Which lines of the records below contain the word "down"? Show each one.

_MATERIAL TO PROCESS_:
_ _ _ _ _

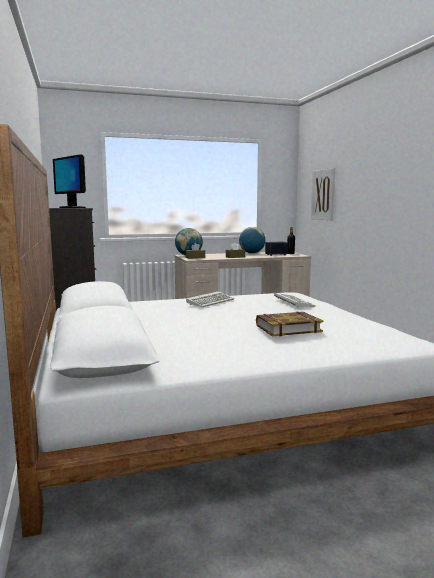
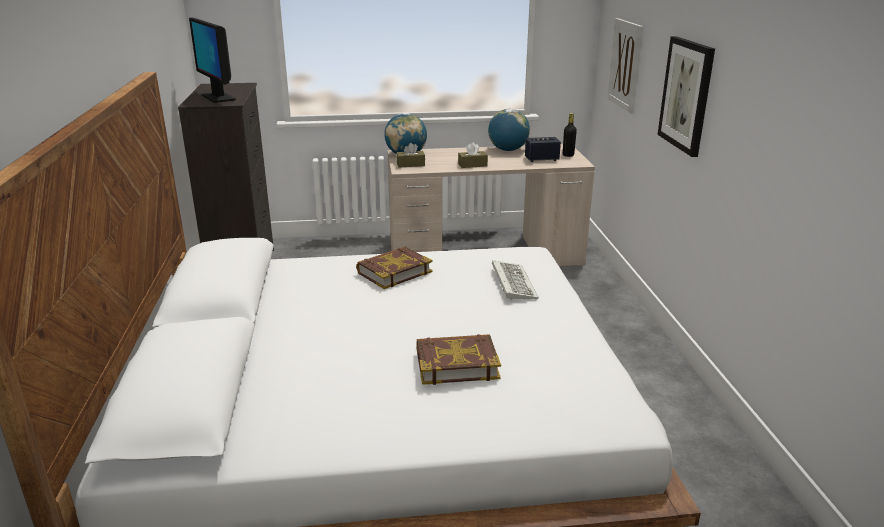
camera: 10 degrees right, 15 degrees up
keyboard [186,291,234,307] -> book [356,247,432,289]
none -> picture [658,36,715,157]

_ _ _ _ _

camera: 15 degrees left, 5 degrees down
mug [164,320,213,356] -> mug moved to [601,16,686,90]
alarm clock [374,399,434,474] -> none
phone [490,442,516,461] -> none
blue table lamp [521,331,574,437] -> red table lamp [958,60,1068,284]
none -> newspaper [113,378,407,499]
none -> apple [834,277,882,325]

_ _ _ _ _

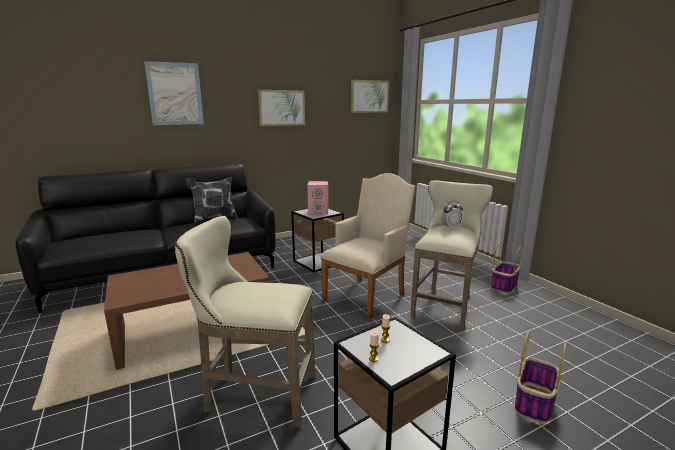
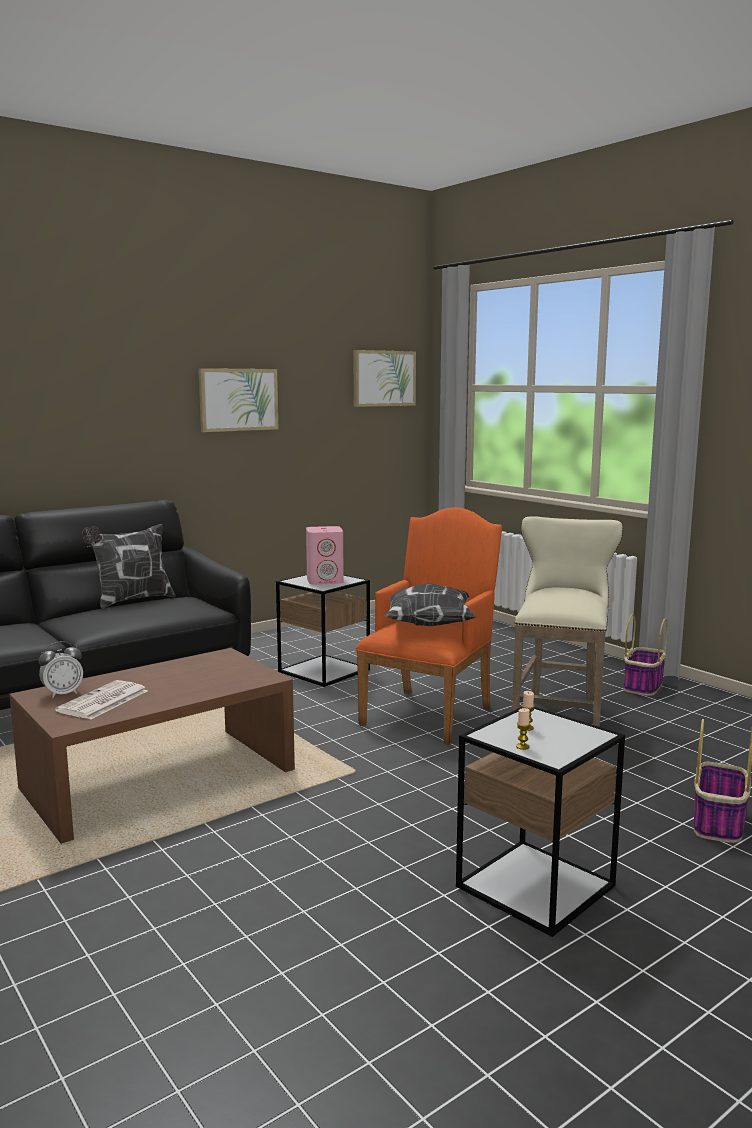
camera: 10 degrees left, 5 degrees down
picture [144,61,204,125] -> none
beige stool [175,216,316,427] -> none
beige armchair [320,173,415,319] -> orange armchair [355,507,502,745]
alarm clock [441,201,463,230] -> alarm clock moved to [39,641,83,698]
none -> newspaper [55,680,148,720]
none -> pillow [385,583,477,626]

_ _ _ _ _

_TASK ANSWER_:
camera: 15 degrees left, 5 degrees down
camera: 10 degrees left, 5 degrees down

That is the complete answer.